━━━━━ Excerpt to read

Keep bash (gnome-terminal) prompt at the top
 
Hi,

After 2 years of using bash via gnome-terminal I've decided it is annoying that the prompt/input area keeps moving after output.

Can I make it stay on top? Make all output go under that particular line like so:
_________________________________________________
Code:

[user@computer /]$ |    <-- blinking I-beam
[user@computer /]$ ls
file1.s          rwxrwxrwx
TODO            rwxrwxrwx
secret_passwords rwxrwxrwx
malicious_script rwxrwxrwx

_________________________________________________
Cheers

EDIT: I know the problem is ill-defined. I guess I just want to invert the scrolling direction. cheers

David the H. 08-11-2010 02:16 PM

I understand what you're thinking. You want a kind of separate command input box at top, with scrolling output underneath.

Well, it's possible to use ansi escape codes or tput in your PS1 or PROMPT_COMMAND to reposition the cursor at the top of the screen after each command. However, the output scrolling is a separate function, so you'd just end up positioning it inside whatever text was just printed in your last command. It wouldn't act like a "floating" box or anything.

I don't know if it's possible to directly control the scrolling behavior, either, especially not to "reverse" it. There'd be a lot of possible situations to consider, like how to treat commands that give out formatted data, or continuous streams, as well as how to deal with multi-line command input. I imagine you'd have to completely redesign the console from scratch to be sure to create the kind of split behavior you want.

MTK358 08-11-2010 02:22 PM

I doubt it's possible because the shell simply prints the prompt after the last command's output.

I guess the only good solution would be to make a terminal with a line entry on top where you enter the command and it pastes the command into the actual terminal window below when you hit enter.

━━━━━━━━━━
━━━━━ Stored data

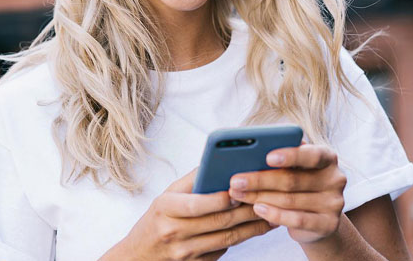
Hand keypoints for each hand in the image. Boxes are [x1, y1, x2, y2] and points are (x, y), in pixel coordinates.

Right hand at [103, 168, 276, 260]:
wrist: (140, 256)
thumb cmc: (157, 220)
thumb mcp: (166, 196)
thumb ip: (192, 180)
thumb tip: (218, 161)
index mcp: (166, 209)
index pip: (198, 204)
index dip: (222, 198)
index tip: (242, 189)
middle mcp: (174, 232)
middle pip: (219, 222)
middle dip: (248, 210)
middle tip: (269, 198)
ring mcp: (186, 253)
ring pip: (228, 238)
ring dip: (253, 227)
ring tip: (272, 214)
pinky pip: (226, 250)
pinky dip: (244, 238)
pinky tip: (257, 228)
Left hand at [228, 144, 346, 243]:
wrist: (317, 218)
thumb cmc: (297, 184)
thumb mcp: (293, 167)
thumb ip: (280, 156)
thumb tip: (248, 151)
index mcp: (327, 157)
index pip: (311, 154)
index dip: (290, 155)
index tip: (267, 157)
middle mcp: (335, 178)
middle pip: (292, 179)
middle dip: (260, 180)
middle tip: (235, 180)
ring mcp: (334, 203)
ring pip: (290, 200)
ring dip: (259, 197)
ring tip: (238, 194)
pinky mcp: (329, 224)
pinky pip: (297, 219)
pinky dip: (274, 214)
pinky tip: (257, 209)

━━━━━━━━━━

> _Task instructions_
- A) Write out the passage of the bash prompt thread starting at "David the H." and ending at "scrolling output underneath.".
- B) Carry on the forum thread about keeping the bash prompt at the top of the terminal, picking up right after its last post.

> _Expected outputs_
- A)
David the H. 08-11-2010 02:16 PM

I understand what you're thinking. You want a kind of separate command input box at top, with scrolling output underneath.

- B)
kopatops 08-13-2010 07:38 AM

Thanks for your fine answers,

@MTK358: Unless I dreamt it I think I saw someone somewhere on the internet who did have that kind of behaviour in his virtual consoles (the kind you're describing). I beleive he used some sort of script, like a wrapper that read input and gave output.

He could do lots of cool stuff with it, although it was still gnome-terminal/bash under the hood.

I'll post a link if I find it (or have another vivid dream about it).

cheers

MTK358 08-13-2010 07:45 AM

Also, I don't understand why it's moving for you. Once it hits the bottom after a few commands it stays at the bottom and doesn't move!

catkin 08-13-2010 08:23 AM

Quote:

Originally Posted by kopatops (Post 4065127)
I beleive he used some sort of script, like a wrapper that read input and gave output.

Intriguing.
A function rather than a script would execute in the same shell and so have access to its settings. The $PROMPT_COMMAND variable can be used to run a command (= alias, built-in command, external command or function) after each command returns. The $BASH_COMMAND variable holds the last command executed.